Select Important Safety Information
Malfunction of the insulin pump device, infusion set, or insulin degradation can rapidly lead to hyperglycemia and ketoacidosis. Patients using subcutaneous insulin infusion pumps must be trained to administer insulin by injection and have alternate insulin therapy available in case of pump failure.
In Adult Patients with Type 2 Diabetes:
Humalog dosed 15 minutes before or immediately after meals when added to a basal insulin:
- Reduced postprandial glucose levels1,2
- Lowered A1C
Compared to regular human insulin, Humalog U-100 lowered 2-hour postprandial glucose excursions
*In a study of 722 patients with type 2 diabetes, the increase in serum glucose levels at 2 hours following the test meal was 53% lower for Humalog relative to regular human insulin (p<.001). Actual values for the rise in glucose were 25.4 ± 1.8 mg/dL for Humalog vs 54.0 ± 1.8 mg/dL for regular human insulin.2
Select Important Safety Information
Changes in insulin regimen (e.g. insulin strength, manufacturer, type, injection site, or method of administration) may affect glycemic control and predispose patients to hypoglycemia and hyperglycemia. Make changes cautiously with increased frequency of blood glucose monitoring.

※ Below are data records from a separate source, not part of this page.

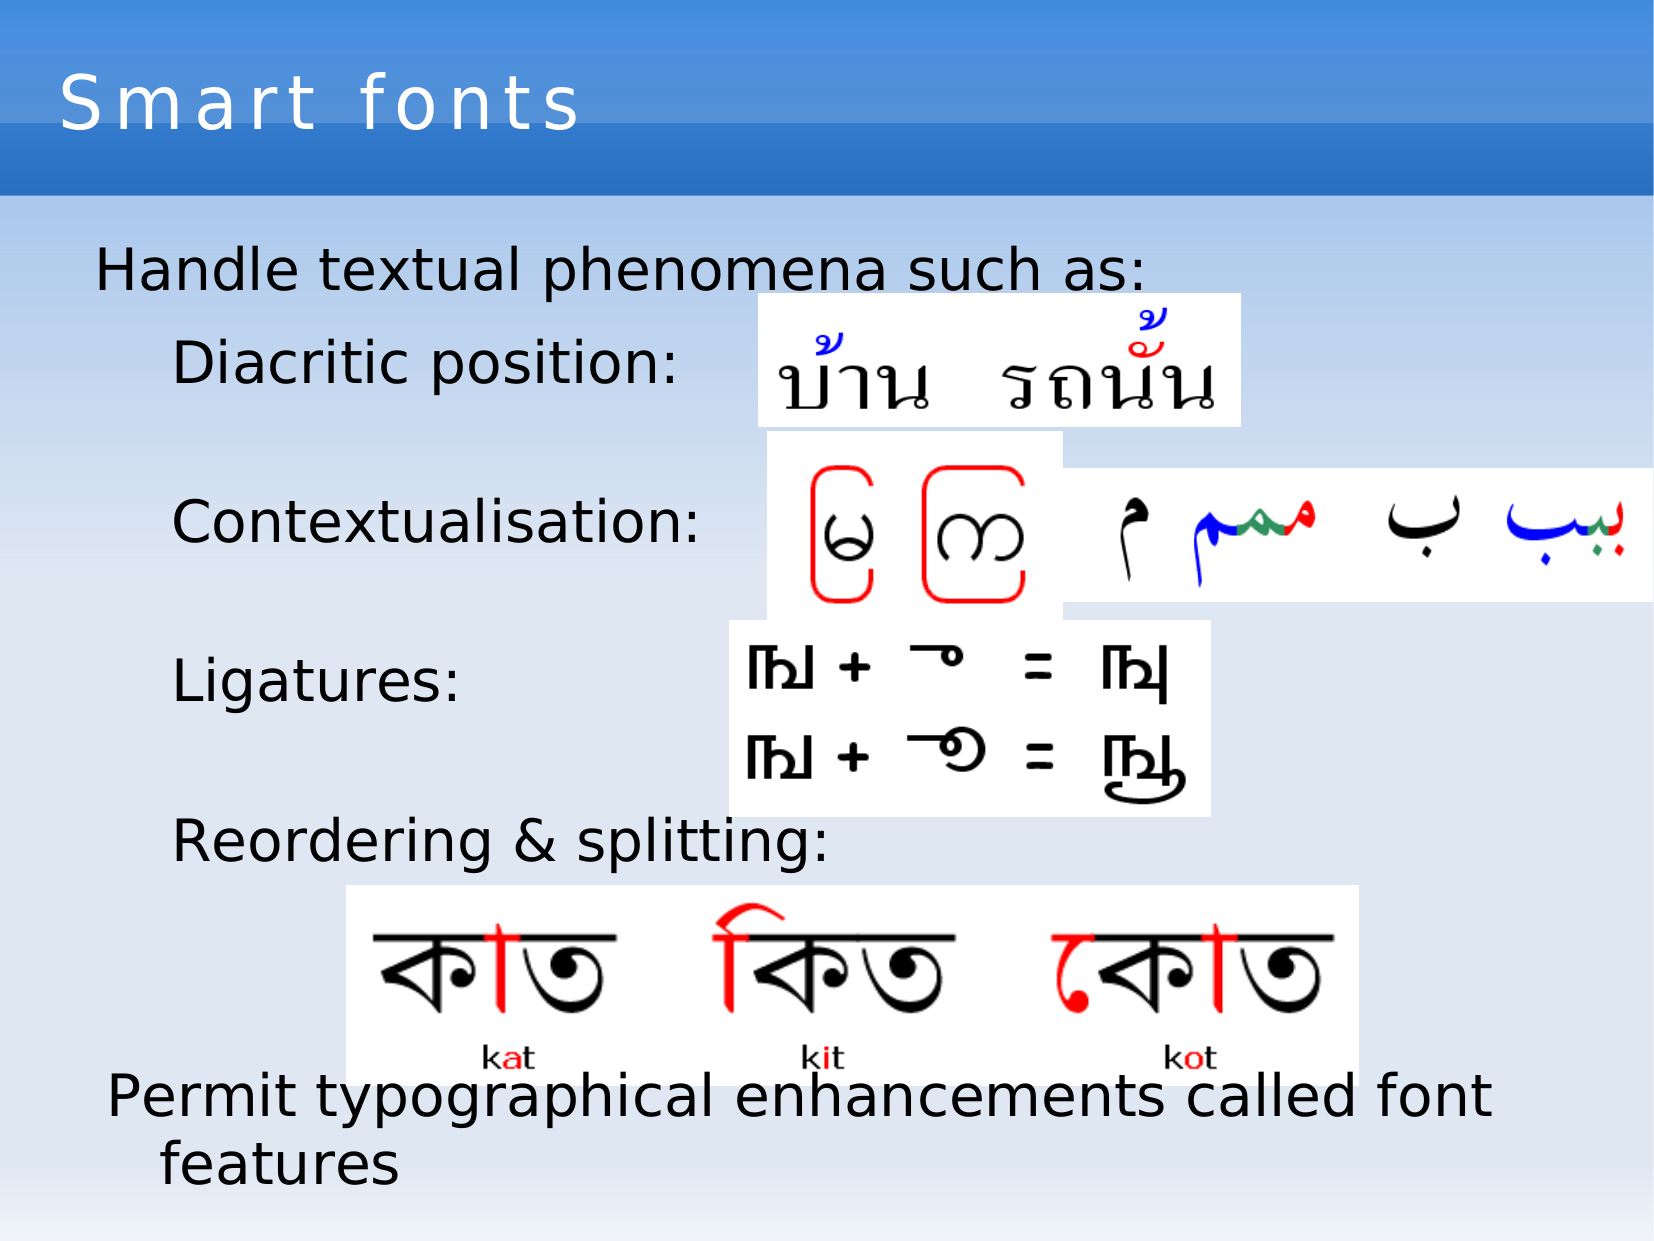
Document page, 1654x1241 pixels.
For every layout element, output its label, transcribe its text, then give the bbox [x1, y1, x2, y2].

list Handle textual phenomena such as: Diacritic position: Contextualisation: Ligatures: Reordering & splitting: [76, 236, 1565, 875]
list Permit typographical enhancements called font features [88, 1062, 1577, 1199]
picture [0, 0, 1654, 1241]
title Smart fonts [59, 29, 1270, 178]
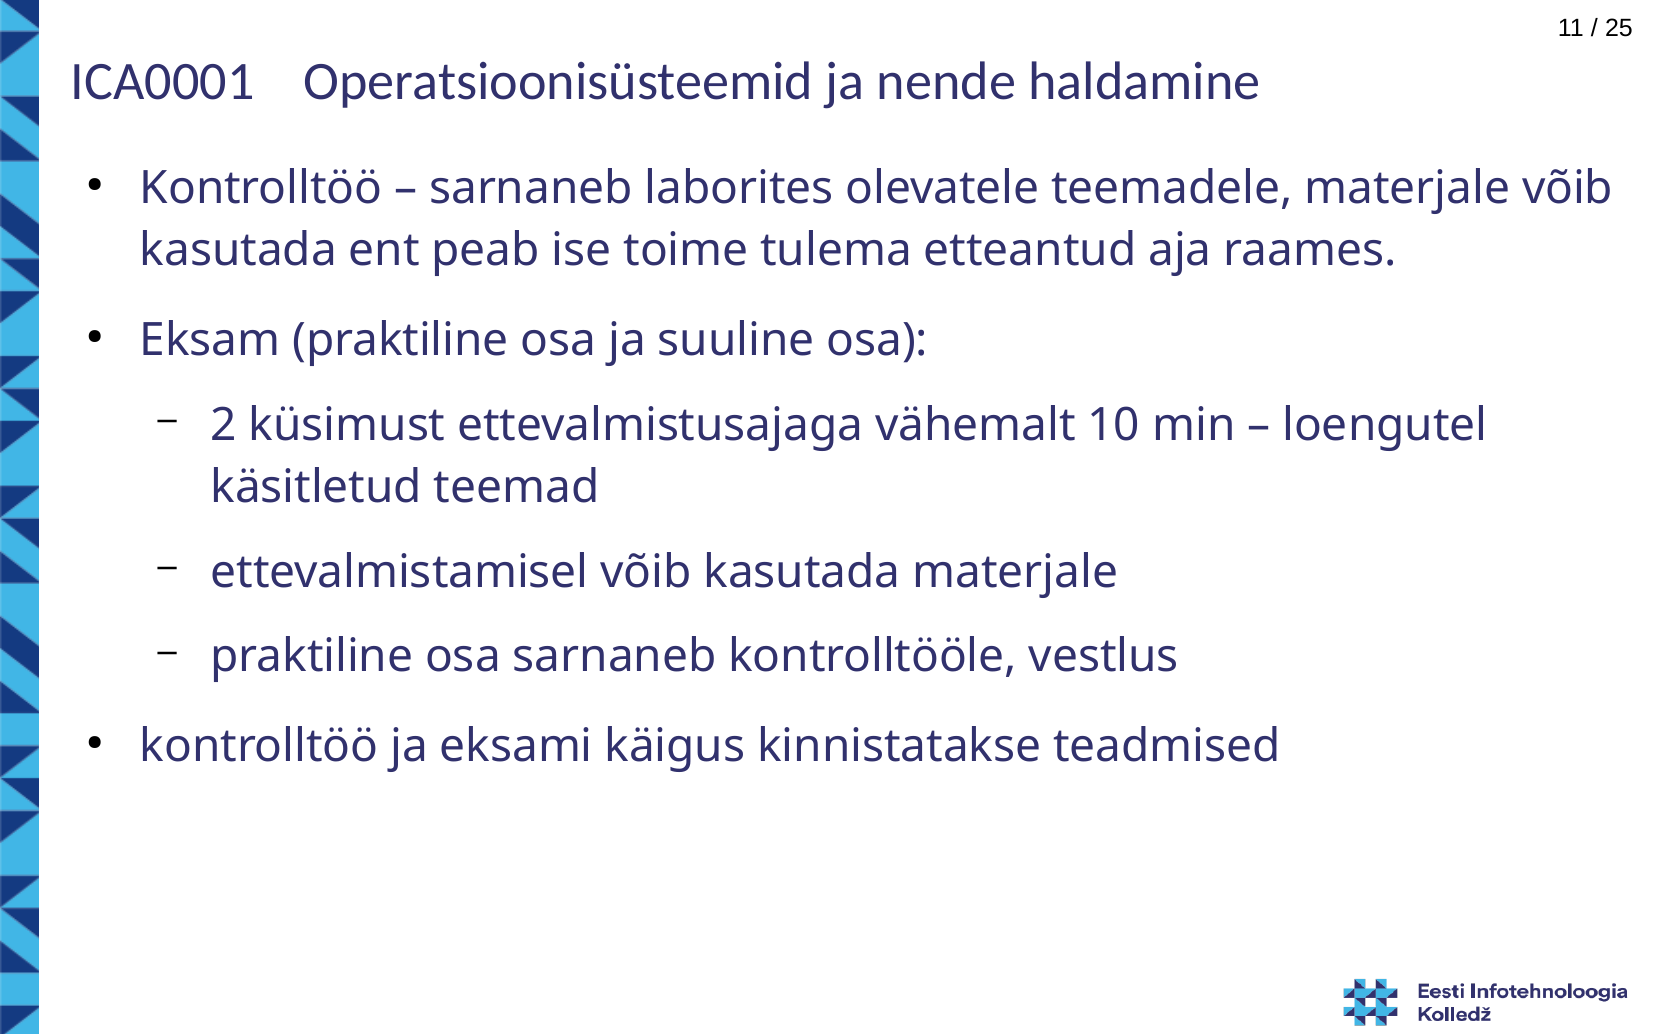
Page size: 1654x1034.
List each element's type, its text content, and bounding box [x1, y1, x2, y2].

title ICA0001 Operatsioonisüsteemid ja nende haldamine [70, 41, 1630, 130]
list Kontrolltöö – sarnaneb laborites olevatele teemadele, materjale võib kasutada ent peab ise toime tulema etteantud aja raames. Eksam (praktiline osa ja suuline osa): 2 küsimust ettevalmistusajaga vähemalt 10 min – loengutel käsitletud teemad ettevalmistamisel võib kasutada materjale praktiline osa sarnaneb kontrolltööle, vestlus kontrolltöö ja eksami käigus kinnistatakse teadmised [68, 153, 1630, 957]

References: 1. Anderson JH, Brunelle RL, Koivisto VA. Reduction of postprandial hyperglycemia and frequency of hypoglycemia in IDDM patients on insulin-analog treatment. Multicenter insulin lispro study group. Diabetes. 1997;46(2):265-270. 2. Anderson JH Jr, Brunelle RL, Keohane P, et al; Multicenter Insulin Lispro Study Group. Mealtime treatment with insulin analog improves postprandial hyperglycemia and hypoglycemia in patients with non-insulin-dependent diabetes mellitus. Arch Intern Med. 1997;157(11):1249-1255. 3. Deeb LD, Holcombe JH, Brunelle R, et al. Insulin lispro lowers postprandial glucose in prepubertal children with diabetes. Pediatrics. 2001;108:1175-1179. 4. Holcombe JH, Zalani S, Arora VK, Mast CJ. Comparison of insulin lispro with regular human insulin for the treatment of type 1 diabetes in adolescents. Clin Ther. 2002;24:629-638. 5. Humalog [Prescribing Information]. Indianapolis, IN: Lilly USA, LLC. 6. Melki V, Renard E, Lassmann-Vague V, et al. Improvement of HbA1C and blood glucose stability in IDDM patients treated with lispro insulin analog in external pumps. Diabetes Care. 1998;21(6):977-982. 7. Weinzimer SA, Ternand, C, Howard C, et al. Insulin Aspart Pediatric Pump Study Group. A randomized trial comparing continuous subcutaneous insulin infusion of insulin aspart versus insulin lispro in children and adolescents with type 1 diabetes. Diabetes Care. 2008;31(2):210-215. 8. Renner R, Pfützner A, Trautmann M, et al. German Humalog-CSII Study Group. Use of insulin lispro in continuous subcutaneous insulin infusion treatment. Results of a multicenter trial. Diabetes Care. 1999;22(5):784-788.
INDICATIONS
Humalog and Insulin Lispro Injection are rapid-acting insulin analogs indicated to improve glycemic control in adult and pediatric patients with diabetes mellitus. Humalog Mix75/25 and Humalog Mix50/50, and Insulin Lispro Protamine and Insulin Lispro Injectable Suspension Mix75/25 are mixtures of intermediate-acting and rapid-acting human insulin analogs indicated to improve glycemic control in patients with diabetes mellitus.
Limitations of Use: The proportions of rapid-acting and intermediate-acting insulins in Humalog Mix75/25 and Humalog Mix50/50, and Insulin Lispro Protamine and Insulin Lispro Injectable Suspension Mix75/25 are fixed and do not allow for basal versus prandial dose adjustments.